I disagree with Baxter, mainly because I feel like he’s looking for the wrong things in Flannery — you don’t go to Melville’s Moby Dick looking for precise plotting and concision, and you  don’t go to Cormac McCarthy looking for strong female characters. O’Connor provides loads of pleasures that Baxter apparently has overlooked — wit, surprise, and plenty about desire (although not the type of romantic love Baxter was looking for).

But overall Baxter is right to recommend J.F. Powers. About the only thing Powers has in common with O’Connor is dealing canada pharmacy online with Catholic characters.

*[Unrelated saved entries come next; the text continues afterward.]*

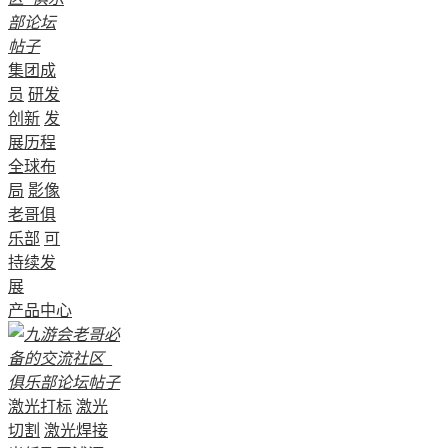
集团成
员
研发
创新
发
展历程
全球布
局
影像
老哥俱
乐部
可
持续发
展
产品中心
激光打标
激光
切割
激光焊接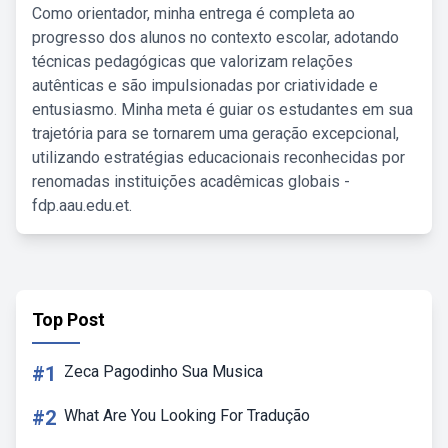
Como orientador, minha entrega é completa ao
progresso dos alunos no contexto escolar, adotando
técnicas pedagógicas que valorizam relações
autênticas e são impulsionadas por criatividade e
entusiasmo. Minha meta é guiar os estudantes em sua
trajetória para se tornarem uma geração excepcional,
utilizando estratégias educacionais reconhecidas por
renomadas instituições acadêmicas globais -
fdp.aau.edu.et.
Top Post
#1
Zeca Pagodinho Sua Musica
#2
What Are You Looking For Tradução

What I wanted to highlight in this post is the way Powers animates his fictional universe. Through personification and anthropomorphizing, he makes his inanimate fictional settings spring to life. Let me give you a number of examples from the first story in his collected stories, “The Lord’s Day”:

  • “The trees had the bad luck to be born Mulberry.”
  • “Waves of heat wandered thirstily.”
  • “A few twigs folded in death.”
  • “The dining room was still groggy from Sunday dinner.”
  • “Father’s radio woke up with a roar.”
  • “He wrinkled the mottled scalp between his hands and it seemed to make a nasty face at her.”

I never personify inanimate objects in my fiction. I’m not sure why I treat the technique as verboten — I think I just worry that it won’t come off right. Certainly it’s a technique which has fallen out of favor the last few decades. But Powers uses it so seductively I might end up toying with it for a story.